The lack of Welsh language provision for GP patients in Wales means that people are getting a second class service, Plaid Cymru have said.

Plaid Cymru AMs will today present an amendment to the Welsh Conservatives debate on health and social care, calling for any future health and social care workforce plans to include robust targets for providing a bilingual workforce. The amendment will also call for details on how existing NHS staff could be encouraged and supported to learn Welsh.

Speaking ahead of the debate, Sian Gwenllian AM and Plaid Cymru shadow cabinet spokesperson for the Welsh language said,

“It’s not acceptable that we still have an NHS failing to understand the importance of bilingualism on patient care. The lack of language provision means that patients in Wales are getting a second class service.

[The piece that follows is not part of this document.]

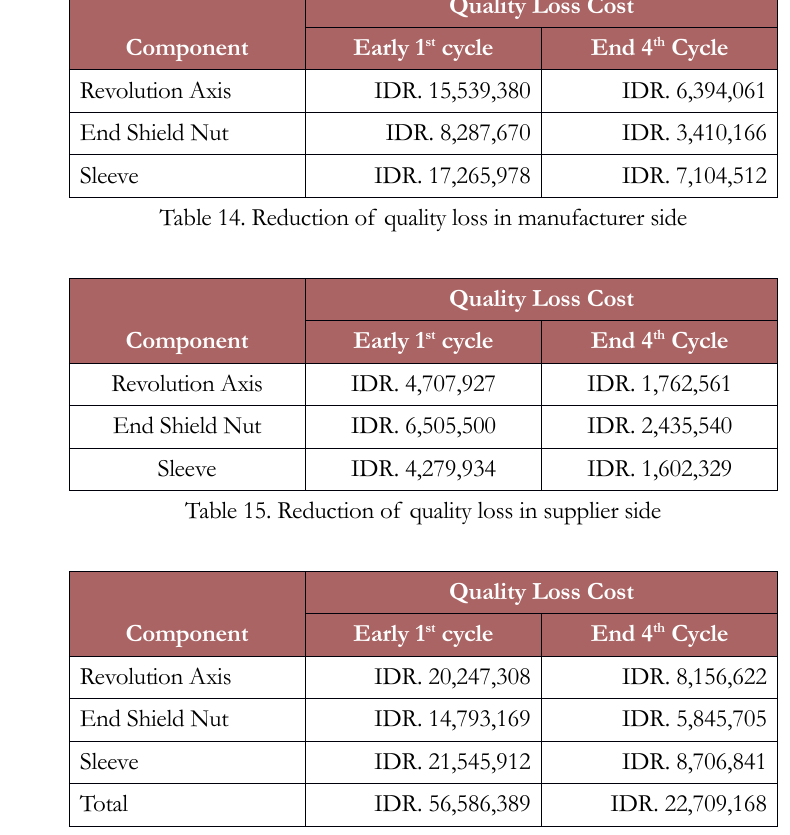
Table 16. Total reduction of quality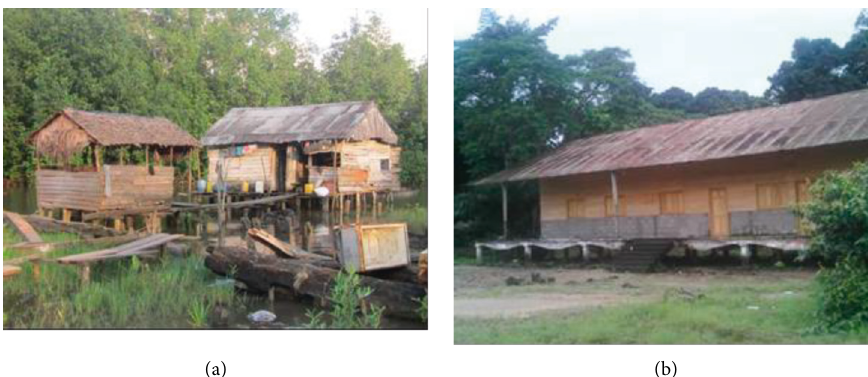
Figure 12: Houses elevated to adapt to flooding in Ngalamberi settlement 5 (a) and at the Manoka council headquarters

There has been a significant decline in the number of Welsh speaking GPs over the past five years. Welsh Government statistics from Stats Wales show that the number of Welsh speaking GPs have fallen from 384 to 358 between 2012 and 2017. The lack of data on the number of Welsh speaking NHS staff outside GP surgeries and in social care is also a concern.

Even the Welsh Government’s own Mwy na Geiriau / More than Words strategic framework notes that some Welsh speaking patients such as children under five years of age or dementia and mental health patients need to be able to express themselves in their first language.

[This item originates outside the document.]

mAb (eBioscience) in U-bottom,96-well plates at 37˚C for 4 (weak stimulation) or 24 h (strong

Welsh language provision is both a health and social care right and need.

It is deeply disappointing that the Labour Welsh Government voted against ensuring that GPs would have to provide Welsh language services and have been unwilling to listen to genuine concerns that the Welsh language Standards in their current form ignore the patient's right to communicate in their first language when receiving face to face care.

A Plaid Cymru government would leave no stone unturned to find creative solutions and the political will that is needed to protect and promote the rights of Welsh speakers”.

The amendments also calls for the opening of a centre for medical education in Bangor and the expansion of medical education across Wales to ensure every region has the health workforce it requires.

Sian Gwenllian who is also the Plaid Cymru AM for Arfon said,

“We know that Wales has fewer doctors per head of the population than most of Europe, and in North Wales the situation is even worse with around 47% of doctors in the Dwyfor area of Gwynedd approaching retirement age.

“It’s time to bring forward the business case and make the Bangor Medical School a reality as part of an all-Wales doctor training plan.”